## Friday, August 21, 2015

### The Coulter Counter

In Intermediate Physics for Medicine and Biology, Russ Hobbie and I often include applications of important topics in the homework problems. One such problem, new in Chapter 6 of the 5th edition, is an analysis of a Coulter counter.
Problem 23. The Coulter counter or resistive pulse technique is used to count and size particles in a wide variety of applications (Kubitschek 1969; DeBlois and Bean 1970), including the automated counting of blood cells. The cells being counted are assumed to be nonconducting and immersed in a conducting fluid. The fluid is made to flow through a narrow channel.
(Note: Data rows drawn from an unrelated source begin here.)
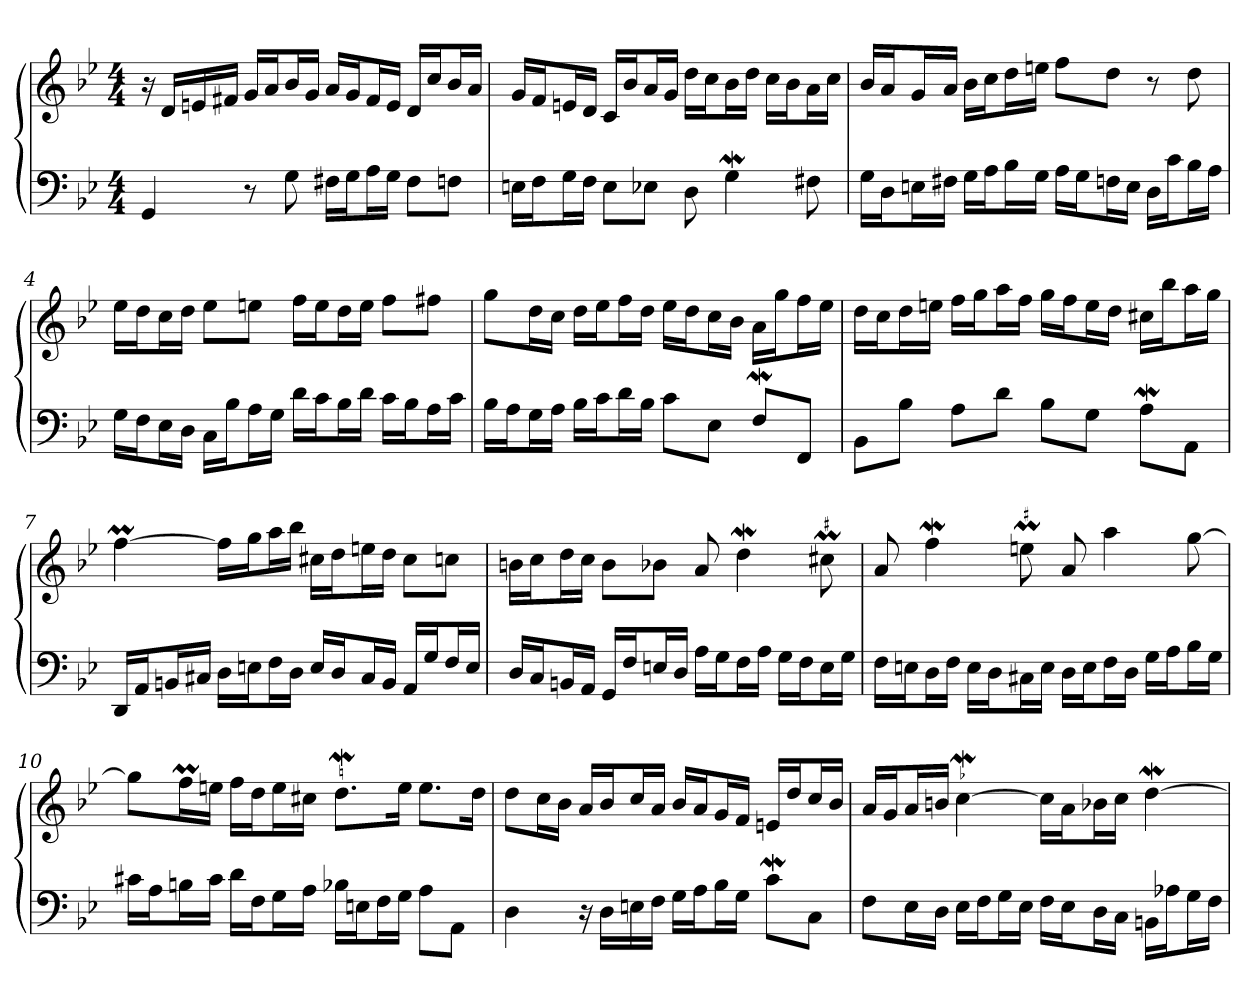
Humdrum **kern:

**kern	**kern
*part1	*part1
*staff2	*staff1
*clefF4	*clefG2
*k[b-e-]	*k[b-e-]
*g:	*g:
*M4/4	*M4/4
=1	=1
4GG	16r
.	16d/LL
.	16en/
.	16f#X/JJ
8r	16g/LL
.	16a/J
8G	16b-/L
.	16g/JJ
16F#X\LL	16a/LL
16G\J	16g/J
16A\L	16f#/L
16G\JJ	16e/JJ
8F#\L	16d/LL
.	16cc/J
8Fn\J	16b-/L
.	16a/JJ
=2	=2
16En\LL	16g/LL
16F\J	16f/J
16G\L	16en/L
16F\JJ	16d/JJ
8E\L	16c/LL
.	16b-/J
8E-X\J	16a/L
.	16g/JJ
8D	16dd\LL
.	16cc\J
4GW	16b-\L
.	16dd\JJ
.	16cc\LL
.	16b-\J
8F#X	16a\L
.	16cc\JJ
=3	=3
16G\LL	16b-/LL
16D\J	16a/J
16En\L	16g/L
16F#X\JJ	16a/JJ
16G\LL	16b-\LL
16A\J	16cc\J
16B-\L	16dd\L
16G\JJ	16een\JJ
16A\LL	8ff\L
16G\J	.
16Fn\L	8dd\J
16E\JJ	.
16D\LL	8r
16c\J	.
16B-\L	8dd
16A\JJ	.
=4	=4
16G\LL	16ee-\LL
16F\J	16dd\J
16E-\L	16cc\L
16D\JJ	16dd\JJ
16C\LL	8ee-\L
16B-\J	.
16A\L	8een\J
16G\JJ	.
16d\LL	16ff\LL
16c\J	16ee\J
16B-\L	16dd\L
16d\JJ	16ee\JJ
16c\LL	8ff\L
16B-\J	.
16A\L	8ff#X\J
16c\JJ	.
=5	=5
16B-\LL	8gg\L
16A\J	.
16G\L	16dd\L
16A\JJ	16cc\JJ
16B-\LL	16dd\LL
16c\J	16ee-\J
16d\L	16ff\L
16B-\JJ	16dd\JJ
8c\L	16ee-\LL
.	16dd\J
8E-\J	16cc\L
.	16b-\JJ
8FW/L	16a\LL
.	16gg\J
8FF/J	16ff\L
.	16ee-\JJ
=6	=6
8BB-\L	16dd\LL
.	16cc\J
8B-\J	16dd\L
.	16een\JJ
8A\L	16ff\LL
.	16gg\J
8d\J	16aa\L
.	16ff\JJ
8B-\L	16gg\LL
.	16ff\J
8G\J	16ee\L
.	16dd\JJ
8AW\L	16cc#X\LL
.	16bb-\J
8AA\J	16aa\L
.	16gg\JJ
=7	=7
16DD/LL	[4ffM
16AA/J	.
16BBn/L	.
16C#X/JJ	.
16D\LL	16ff\LL]
16En\J	16gg\J
16F\L	16aa\L
16D\JJ	16bb-\JJ
16E/LL	16cc#X\LL
16D/J	16dd\J
16C#/L	16een\L
16BB/JJ	16dd\JJ
16AA/LL	8cc#\L
16G/J	.
16F/L	8ccn\J
16E/JJ	.
=8	=8
16D/LL	16bn\LL
16C/J	16cc\J
16BBn/L	16dd\L
16AA/JJ	16cc\JJ
16GG/LL	8b\L
16F/J	.
16En/L	8b-X\J
16D/JJ	.
16A\LL	8a
16G\J	.
16F\L	4ddW
16A\JJ	.
16G\LL	.
16F\J	.
!	!LO:MOR:acc=#
16E\L	8cc#XM
16G\JJ	.
=9	=9
16F\LL	8a
16En\J	.
16D\L	4ffW
16F\JJ	.
16E\LL	.
16D\J	.
!	!LO:MOR:acc=#
16C#X\L	8eenM
16E\JJ	.
16D\LL	8a
16E\J	.
16F\L	4aa
16D\JJ	.
16G\LL	.
16A\J	.
16B-\L	[8gg
16G\JJ	.
=10	=10
16c#X\LL	8gg\L]
16A\J	.
16Bn\L	16ffM\L
16c#\JJ	16een\JJ
16d\LL	16ff\LL
16F\J	16dd\J
16G\L	16ee\L
16A\JJ	16cc#X\JJ
16B-X\LL	8.ddW\L
16En\J	.
16F\L	.
16G\JJ	16ee\Jk
8A\L	8.ee\L
8AA\J	.
.	16dd\Jk
=11	=11
4D	8dd\L
.	16cc\L
.	16b-\JJ
16r	16a/LL
16D\LL	16b-/J
16En\	16cc/L
16F\JJ	16a/JJ
16G\LL	16b-/LL
16A\J	16a/J
16B-\L	16g/L
16G\JJ	16f/JJ
8cW\L	16en/LL
.	16dd/J
8C\J	16cc/L
.	16b-/JJ
=12	=12
8F\L	16a/LL
.	16g/J
16E-\L	16a/L
16D\JJ	16bn/JJ
!	!LO:MOR:acc=-
16E-\LL	[4ccW
16F\J	.
16G\L	.
16E-\JJ	.
16F\LL	16cc\LL]
16E-\J	16a\J
16D\L	16b-X\L
16C\JJ	16cc\JJ
16BBn\LL	[4ddW
16A-X\J	.
16G\L	.
16F\JJ	.
=	=
*-	*-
When a suspended particle enters the channel there is a change in resistance. Assume a long channel of radius b with no end effects.
(a) What is the resistance of pure fluid of resistivity ρ = 1/σ in a segment of channel of length 2a?
(b) A cylindrical non-conducting cell of radius a and length 2a is in the channel. Its axis and the axis of the channel coincide. What is the resistance of a segment of channel of length 2a? Ignore end effects.
(c) Show that the resistance change (the difference between these two results) is proportional to the volume of the cell, V=2πa3, and inversely proportional to b4.
In the August issue of Physics Today is an article about extending the Coulter counter to sequencing DNA. Murugappan Muthukumar, Calin Plesa, and Cees Dekker write
In the 1940s Wallace Coulter set about finding a way to quickly count blood cells, which at the time was a slow and inefficient process. His approach was to pass cells, one by one, through a small hole connecting to compartments filled with electrolyte solution. Simultaneously, he applied a voltage across the compartment and measured the ionic current passed through the hole. As a cell passed through the hole, it would partially block the flow of electric charges, and the current would drop by an amount proportional to the volume of the cell….Coulter’s technique worked out wonderfully and revolutionized cell counting.
Then, the authors describe how this method can be used to sequence DNA.
The last two decades have seen a renaissance of the Coulter counter concept. The principle remains essentially the same, but nanopores—holes with a diameter of merely a few nanometers—have shrunk the length scale from that of single cells to that of single molecules. When DNA molecules are added to one side of the pore and an electric field is applied, the resulting electrophoretic force on the negatively charged DNA can pull the molecule through the pore in a head-to-tail fashion, leading to an observable blockade in the ionic current…

In the 1990s several research groups … began probing whether the different bases on a DNA strand might block measurably different amounts of ionic current as they pass through a nanopore. If so, the pattern of current generated by a DNA strand threaded through a nanopore might provide a linear readout of the strand’s base sequence… Although significant challenges remain to turn that vision into a practical reality, the goal appears to be within reach.
The authors then describe more details about the technique. Some use transmembrane proteins like the membrane channels described in Chapter 9 of IPMB. Others use tiny holes drilled into sheets of silicon nitride. Still others use a hybrid of these two.

Clearly the method will not work unless the DNA is a single strand. Wanunu (2012) discusses the molecular dynamics involved in unzipping a double strand to obtain two single strands, one of which can then be threaded through the pore to do the sequencing. The nanopores must be very narrow if you are to have any chance of distinguishing different bases attached to the DNA backbone.

Russ and I had no idea about these modern uses of the Coulter counter when we added the homework problem. This new application of the Coulter idea shows how a strong understanding of the fundamentals of physics as applied to medicine and biology can allow one to quickly move to the forefront of cutting-edge new technologies.